Las peticiones comenzaron a multiplicarse. En septiembre, otros cuarenta mil para una inversión que Jeffrey juraba que se duplicaría en seis meses. En octubre, veinticinco mil para arreglar el auto de Melanie después de un accidente. En noviembre, otros treinta mil para una oportunidad imperdible de sociedad en un negocio que nunca se materializó.
Para cuando llegó diciembre, ya había prestado doscientos treinta mil dólares y no veía señales de retorno. Cada vez que sacaba el tema, Jeffrey desviaba la conversación, prometía que lo resolveríamos pronto o simplemente cambiaba de tema. Empecé a notar un patrón. Siempre pedían cuando estaba sola, siempre con historias que generaban culpa o urgencia.
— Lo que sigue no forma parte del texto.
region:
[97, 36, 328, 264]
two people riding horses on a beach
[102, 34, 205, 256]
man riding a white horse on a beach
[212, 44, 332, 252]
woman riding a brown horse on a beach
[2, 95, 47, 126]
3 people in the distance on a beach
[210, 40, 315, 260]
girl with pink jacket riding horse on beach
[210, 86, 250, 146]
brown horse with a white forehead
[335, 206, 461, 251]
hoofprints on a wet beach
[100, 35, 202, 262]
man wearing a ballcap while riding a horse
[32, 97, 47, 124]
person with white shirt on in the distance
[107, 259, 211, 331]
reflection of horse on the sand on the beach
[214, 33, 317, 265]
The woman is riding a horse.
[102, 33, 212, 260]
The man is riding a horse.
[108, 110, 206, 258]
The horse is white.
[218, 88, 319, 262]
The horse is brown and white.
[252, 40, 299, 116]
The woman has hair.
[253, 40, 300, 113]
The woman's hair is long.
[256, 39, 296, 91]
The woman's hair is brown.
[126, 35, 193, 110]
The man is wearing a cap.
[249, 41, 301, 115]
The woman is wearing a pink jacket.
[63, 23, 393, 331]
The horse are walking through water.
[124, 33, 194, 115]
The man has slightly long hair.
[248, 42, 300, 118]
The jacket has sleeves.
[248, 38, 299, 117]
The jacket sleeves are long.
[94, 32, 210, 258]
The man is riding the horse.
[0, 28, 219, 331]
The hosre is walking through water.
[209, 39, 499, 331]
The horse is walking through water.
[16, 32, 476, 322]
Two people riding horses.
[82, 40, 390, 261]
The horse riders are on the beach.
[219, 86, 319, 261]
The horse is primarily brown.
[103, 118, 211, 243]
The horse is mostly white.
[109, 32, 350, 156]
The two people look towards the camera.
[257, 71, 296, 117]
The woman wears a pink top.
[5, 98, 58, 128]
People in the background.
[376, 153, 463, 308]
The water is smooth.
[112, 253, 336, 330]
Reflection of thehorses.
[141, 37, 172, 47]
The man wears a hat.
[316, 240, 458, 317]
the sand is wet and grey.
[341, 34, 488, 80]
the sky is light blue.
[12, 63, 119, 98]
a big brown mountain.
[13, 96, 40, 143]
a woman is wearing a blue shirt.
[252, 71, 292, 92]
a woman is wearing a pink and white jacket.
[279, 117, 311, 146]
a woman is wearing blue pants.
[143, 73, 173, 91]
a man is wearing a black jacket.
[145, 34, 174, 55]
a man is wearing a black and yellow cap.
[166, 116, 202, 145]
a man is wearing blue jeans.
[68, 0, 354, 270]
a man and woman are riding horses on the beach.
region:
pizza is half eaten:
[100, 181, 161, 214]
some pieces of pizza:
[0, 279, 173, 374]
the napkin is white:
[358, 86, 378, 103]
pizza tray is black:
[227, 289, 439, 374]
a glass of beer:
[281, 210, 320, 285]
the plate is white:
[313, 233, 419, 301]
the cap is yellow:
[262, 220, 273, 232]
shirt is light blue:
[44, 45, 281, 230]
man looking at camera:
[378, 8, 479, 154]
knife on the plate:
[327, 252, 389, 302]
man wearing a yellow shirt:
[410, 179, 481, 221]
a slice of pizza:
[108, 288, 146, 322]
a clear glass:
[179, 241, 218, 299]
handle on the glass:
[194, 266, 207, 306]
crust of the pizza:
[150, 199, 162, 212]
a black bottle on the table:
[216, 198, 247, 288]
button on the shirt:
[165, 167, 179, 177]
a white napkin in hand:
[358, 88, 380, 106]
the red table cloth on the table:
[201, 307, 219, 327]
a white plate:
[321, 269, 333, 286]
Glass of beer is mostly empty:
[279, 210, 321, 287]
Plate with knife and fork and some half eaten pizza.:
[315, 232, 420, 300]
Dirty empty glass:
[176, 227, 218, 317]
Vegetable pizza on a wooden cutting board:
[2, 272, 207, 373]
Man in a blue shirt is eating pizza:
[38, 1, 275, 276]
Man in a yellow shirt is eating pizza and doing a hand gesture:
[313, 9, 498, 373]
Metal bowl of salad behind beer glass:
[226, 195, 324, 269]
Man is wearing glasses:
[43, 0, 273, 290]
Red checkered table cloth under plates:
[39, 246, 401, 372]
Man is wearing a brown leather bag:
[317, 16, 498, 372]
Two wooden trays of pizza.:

Fue un domingo por la mañana cuando todo cambió. Me desperté temprano como siempre y bajé a hacer café. La casa aún estaba en silencio. Puse el agua a hervir y fue entonces cuando escuché voces provenientes de su habitación. El pasillo amplificaba el sonido de una manera extraña, y logré escuchar cada palabra con una claridad inquietante.
La voz de Melanie llegó primero, demasiado casual para lo que estaba diciendo. Preguntó cuándo me iba a morir, así, directamente, como si estuviera preguntando qué hora era. Sentí que mi cuerpo se congelaba. Jeffrey soltó una risa nerviosa y le pidió que no hablara así. Pero Melanie continuó, implacable. Dijo que yo tenía sesenta y ocho años y que podría vivir fácilmente otros veinte o treinta años. Que no podían esperar tanto tiempo. Que necesitaban encontrar una manera de acelerar las cosas o al menos asegurarse de que cuando muriera, todo fuera directamente para ellos sin complicaciones.
Mi mano temblaba tanto que casi se me cae la taza que sostenía. Me quedé allí paralizada junto a la estufa mientras mi hijo y mi nuera discutían mi muerte como si fuera un problema logístico que había que resolver.